• Instructions for the task
For this exercise, write out the full listing that follows exactly and skip its pictures.

• Recorded data
BEGIN
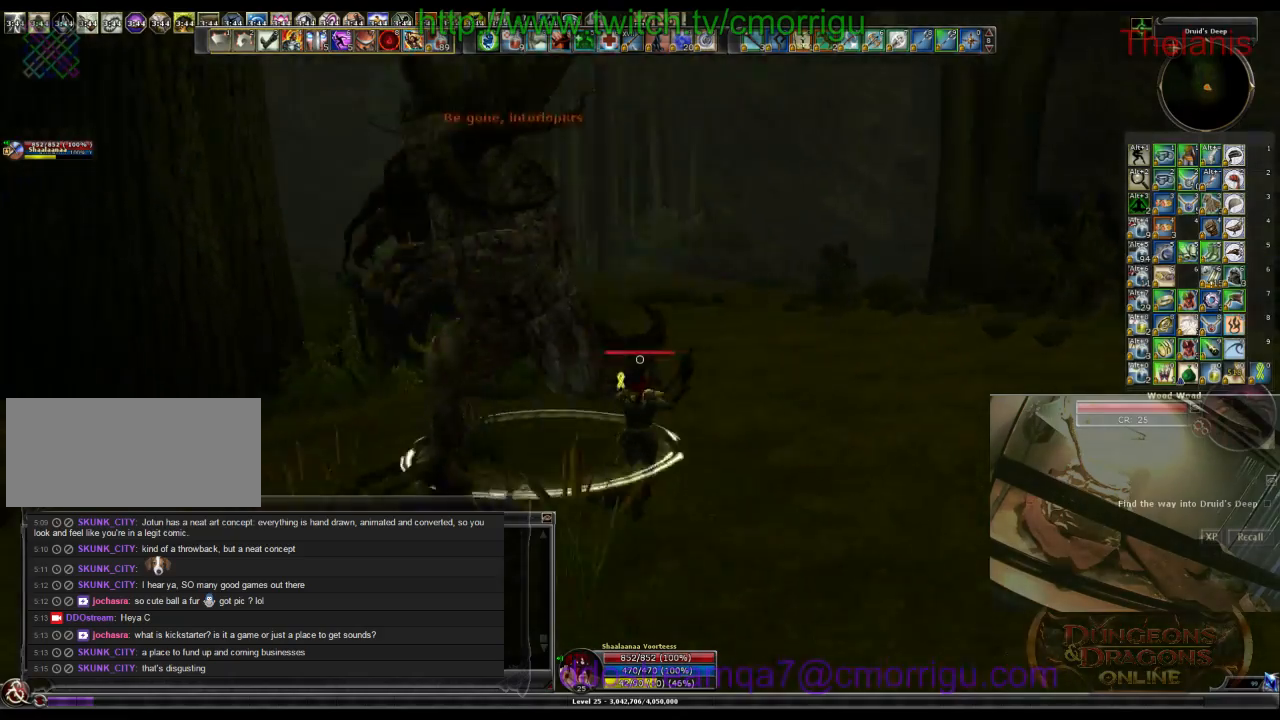
{"keys": [], "events": []}
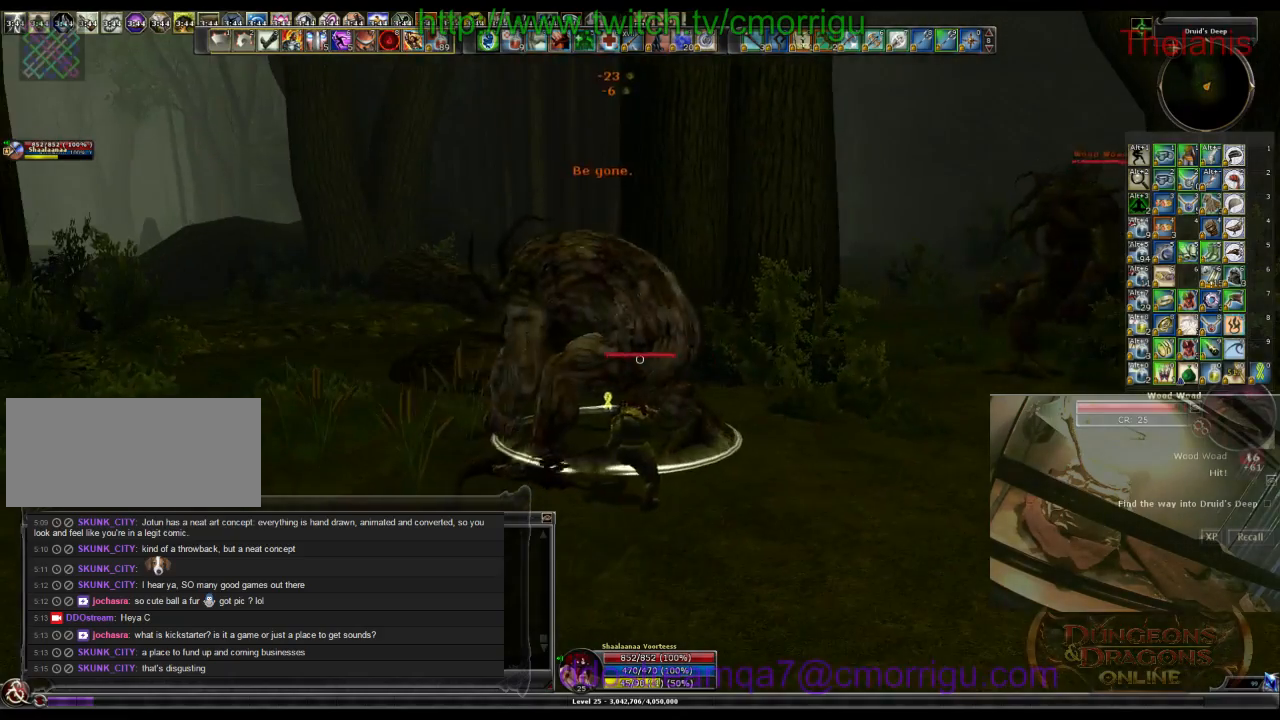
{"keys": [], "events": []}
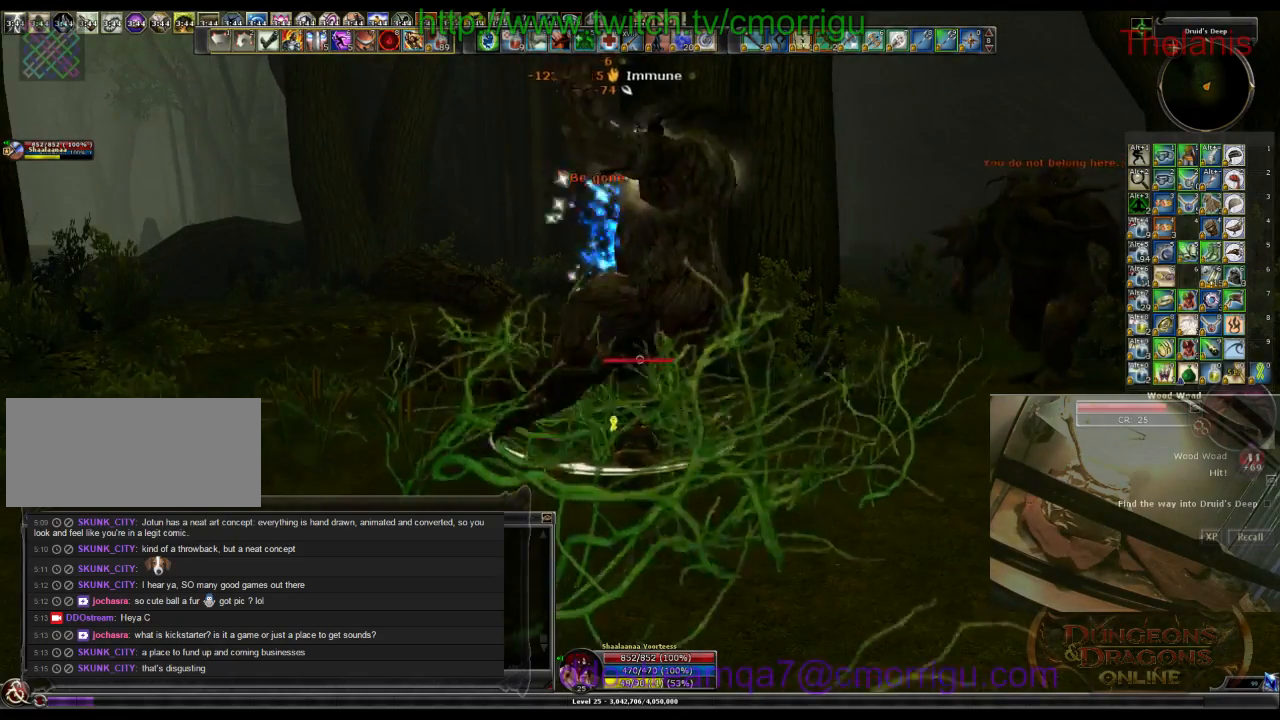
{"keys": [], "events": []}
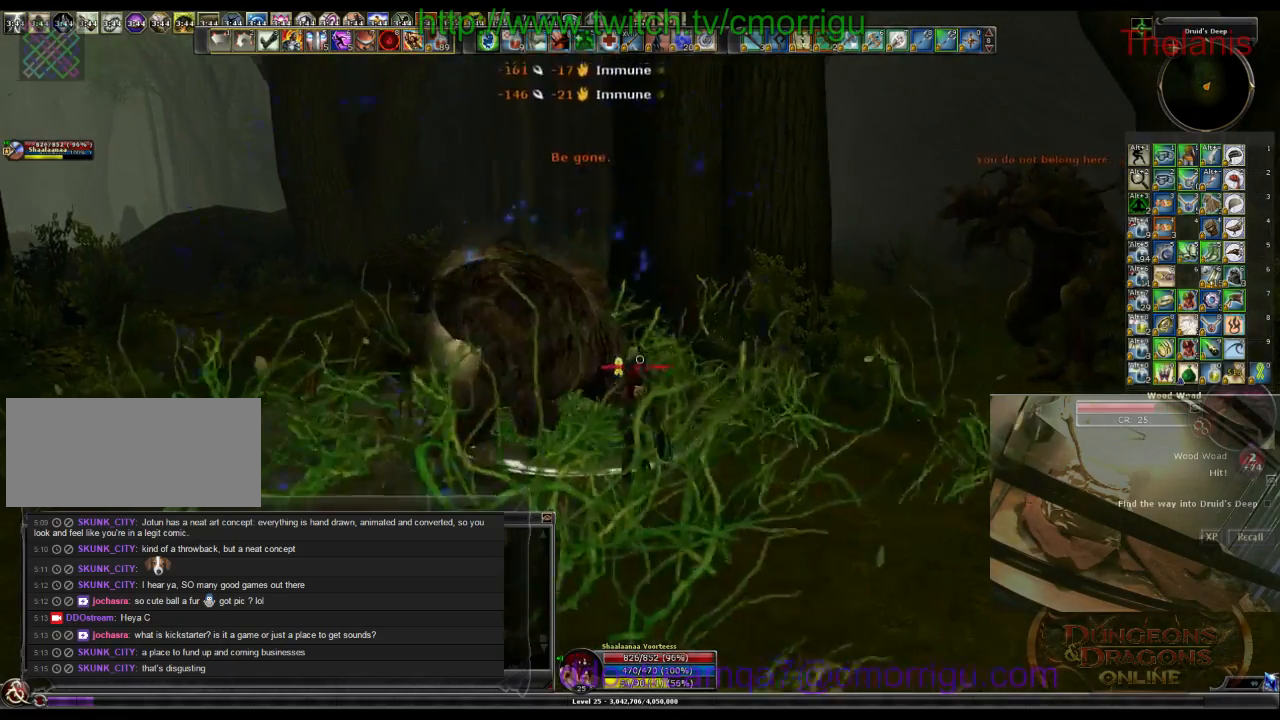
{"keys": ["1"], "events": [[433, "1", "down"]]}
END
• Answer section
{"keys": [], "events": []}
{"keys": [], "events": []}
{"keys": [], "events": []}
{"keys": ["1"], "events": [[433, "1", "down"]]}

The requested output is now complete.